Oncology & Hematology Coding Alert

You Be the Coder:

36593 on Chemo Day: Yes or No?

Question: I know I can't report vascular access device flushing on the same date as chemotherapy, but what if the staff uses tPA to declot a vascular device? May I report that service separately? How should I code multiple injections?

California Subscriber

Answer: You may report the vascular device declotting using tPA (tissue plasminogen activator) on the same date as chemotherapy administration. For the declotting service, you should report 36593 (Declotting by thrombolytic agent of implanted vascular access device or catheter). Note that use of a thrombolytic agent, such as the tPA you mention, is required for this code.

Distinction: CPT® Assistant (December 2009) indicates that the 36593 service is not the same as routine flushing of a vascular access device using saline or heparin. As you note, routine flushing is included in the chemotherapy service and is not separately reportable.
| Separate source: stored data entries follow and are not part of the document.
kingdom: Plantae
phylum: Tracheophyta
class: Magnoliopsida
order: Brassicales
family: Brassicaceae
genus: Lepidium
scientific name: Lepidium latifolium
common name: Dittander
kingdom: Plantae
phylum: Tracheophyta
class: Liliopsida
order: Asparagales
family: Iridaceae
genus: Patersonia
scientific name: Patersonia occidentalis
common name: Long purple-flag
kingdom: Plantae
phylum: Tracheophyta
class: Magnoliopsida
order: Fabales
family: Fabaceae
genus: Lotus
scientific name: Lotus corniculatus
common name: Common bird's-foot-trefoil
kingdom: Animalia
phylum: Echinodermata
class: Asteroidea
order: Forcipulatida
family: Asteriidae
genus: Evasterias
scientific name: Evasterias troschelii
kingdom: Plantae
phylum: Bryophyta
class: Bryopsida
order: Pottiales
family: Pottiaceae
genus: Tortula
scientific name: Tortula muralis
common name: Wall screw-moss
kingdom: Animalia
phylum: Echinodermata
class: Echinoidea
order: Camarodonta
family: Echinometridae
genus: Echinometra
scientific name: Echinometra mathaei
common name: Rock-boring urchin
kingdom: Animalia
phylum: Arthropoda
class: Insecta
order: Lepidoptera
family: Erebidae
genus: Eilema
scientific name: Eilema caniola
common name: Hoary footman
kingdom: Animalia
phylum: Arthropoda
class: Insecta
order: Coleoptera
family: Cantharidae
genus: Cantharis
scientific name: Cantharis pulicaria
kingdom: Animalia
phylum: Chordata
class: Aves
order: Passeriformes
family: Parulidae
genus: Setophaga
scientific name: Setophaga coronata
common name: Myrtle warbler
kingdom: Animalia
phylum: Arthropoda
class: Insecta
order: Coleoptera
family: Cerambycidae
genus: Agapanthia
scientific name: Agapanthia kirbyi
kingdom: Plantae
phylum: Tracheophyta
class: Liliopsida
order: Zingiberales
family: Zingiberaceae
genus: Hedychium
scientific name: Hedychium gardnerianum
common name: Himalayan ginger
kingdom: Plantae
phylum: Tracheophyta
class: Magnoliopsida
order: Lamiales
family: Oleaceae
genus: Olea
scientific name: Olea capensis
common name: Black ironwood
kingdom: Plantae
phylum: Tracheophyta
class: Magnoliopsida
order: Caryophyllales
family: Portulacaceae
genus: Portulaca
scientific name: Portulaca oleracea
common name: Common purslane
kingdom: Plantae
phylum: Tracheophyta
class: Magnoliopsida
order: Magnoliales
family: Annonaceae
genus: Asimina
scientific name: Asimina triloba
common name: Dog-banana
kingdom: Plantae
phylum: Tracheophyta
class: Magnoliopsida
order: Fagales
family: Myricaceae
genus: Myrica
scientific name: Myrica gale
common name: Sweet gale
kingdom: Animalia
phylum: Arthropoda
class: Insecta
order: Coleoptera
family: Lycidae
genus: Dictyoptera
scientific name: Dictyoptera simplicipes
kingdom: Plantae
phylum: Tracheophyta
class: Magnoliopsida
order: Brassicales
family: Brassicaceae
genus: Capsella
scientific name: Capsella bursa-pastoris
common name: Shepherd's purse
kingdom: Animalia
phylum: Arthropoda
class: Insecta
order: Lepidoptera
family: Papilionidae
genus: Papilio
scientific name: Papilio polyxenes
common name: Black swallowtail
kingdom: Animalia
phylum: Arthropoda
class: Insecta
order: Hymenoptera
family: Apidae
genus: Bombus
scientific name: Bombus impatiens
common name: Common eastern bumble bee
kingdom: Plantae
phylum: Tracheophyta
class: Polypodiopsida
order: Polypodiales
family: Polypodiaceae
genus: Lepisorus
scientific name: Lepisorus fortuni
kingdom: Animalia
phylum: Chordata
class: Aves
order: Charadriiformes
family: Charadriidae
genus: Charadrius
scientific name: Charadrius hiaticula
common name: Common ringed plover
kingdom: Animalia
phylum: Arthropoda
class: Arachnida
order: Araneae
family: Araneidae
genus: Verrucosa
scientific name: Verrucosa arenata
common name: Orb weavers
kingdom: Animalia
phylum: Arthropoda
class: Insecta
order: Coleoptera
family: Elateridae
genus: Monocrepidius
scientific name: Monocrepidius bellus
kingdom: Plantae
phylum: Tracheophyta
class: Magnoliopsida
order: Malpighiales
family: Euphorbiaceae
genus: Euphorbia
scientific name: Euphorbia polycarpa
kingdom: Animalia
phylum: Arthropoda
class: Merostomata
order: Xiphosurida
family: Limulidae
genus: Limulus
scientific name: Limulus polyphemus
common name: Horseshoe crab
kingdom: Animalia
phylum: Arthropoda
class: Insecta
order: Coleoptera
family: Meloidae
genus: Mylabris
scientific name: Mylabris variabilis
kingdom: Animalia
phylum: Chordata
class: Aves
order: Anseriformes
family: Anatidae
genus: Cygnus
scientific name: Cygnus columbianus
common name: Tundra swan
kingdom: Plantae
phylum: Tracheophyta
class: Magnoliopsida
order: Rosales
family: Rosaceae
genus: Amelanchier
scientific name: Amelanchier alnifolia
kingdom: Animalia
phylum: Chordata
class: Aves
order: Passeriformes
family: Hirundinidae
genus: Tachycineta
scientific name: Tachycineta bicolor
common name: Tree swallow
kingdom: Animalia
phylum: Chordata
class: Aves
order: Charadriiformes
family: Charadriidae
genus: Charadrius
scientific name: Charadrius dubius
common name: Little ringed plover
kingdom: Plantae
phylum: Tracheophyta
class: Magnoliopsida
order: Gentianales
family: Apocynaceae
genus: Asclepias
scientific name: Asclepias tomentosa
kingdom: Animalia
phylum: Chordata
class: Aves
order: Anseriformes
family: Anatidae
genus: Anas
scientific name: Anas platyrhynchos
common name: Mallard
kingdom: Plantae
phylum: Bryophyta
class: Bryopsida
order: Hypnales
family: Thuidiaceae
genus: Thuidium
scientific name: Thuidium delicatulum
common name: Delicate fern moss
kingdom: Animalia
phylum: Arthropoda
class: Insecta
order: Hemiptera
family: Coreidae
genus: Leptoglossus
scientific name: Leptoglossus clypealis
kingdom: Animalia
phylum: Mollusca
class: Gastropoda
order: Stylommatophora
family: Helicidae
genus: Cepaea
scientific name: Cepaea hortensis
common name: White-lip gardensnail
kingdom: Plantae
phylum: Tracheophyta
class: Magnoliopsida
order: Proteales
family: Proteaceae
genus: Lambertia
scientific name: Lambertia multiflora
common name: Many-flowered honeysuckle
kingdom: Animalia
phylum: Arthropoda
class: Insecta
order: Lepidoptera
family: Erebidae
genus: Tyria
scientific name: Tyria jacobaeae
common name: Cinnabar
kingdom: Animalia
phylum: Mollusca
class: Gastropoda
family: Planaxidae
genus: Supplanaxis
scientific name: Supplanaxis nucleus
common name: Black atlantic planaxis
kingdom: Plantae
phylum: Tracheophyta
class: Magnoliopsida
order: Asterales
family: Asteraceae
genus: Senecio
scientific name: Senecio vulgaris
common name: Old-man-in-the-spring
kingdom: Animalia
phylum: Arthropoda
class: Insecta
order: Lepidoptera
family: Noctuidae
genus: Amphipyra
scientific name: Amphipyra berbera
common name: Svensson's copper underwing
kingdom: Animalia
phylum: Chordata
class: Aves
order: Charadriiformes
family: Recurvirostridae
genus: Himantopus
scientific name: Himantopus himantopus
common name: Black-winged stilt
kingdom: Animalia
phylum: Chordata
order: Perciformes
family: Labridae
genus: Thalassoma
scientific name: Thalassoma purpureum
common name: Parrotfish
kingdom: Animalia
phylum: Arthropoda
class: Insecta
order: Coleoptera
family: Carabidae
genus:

Multiple injections: If staff administers multiple thrombolytic injections for a single declotting service, you should not report 36593 multiple times. On the other hand, if the vascular device requires separate declotting more than once on the same date, you may report 36593 for the first service and then report each additional service using 36593-59 (Distinct procedural service).

Support: CPT® Assistant states, 36593 "should only be used multiple times when defined separate declots take place." Documentation should clearly show the initial declotting was successful and then, subsequent to the initial declotting, a separately defined clot occurred requiring another round of tPA to declot again.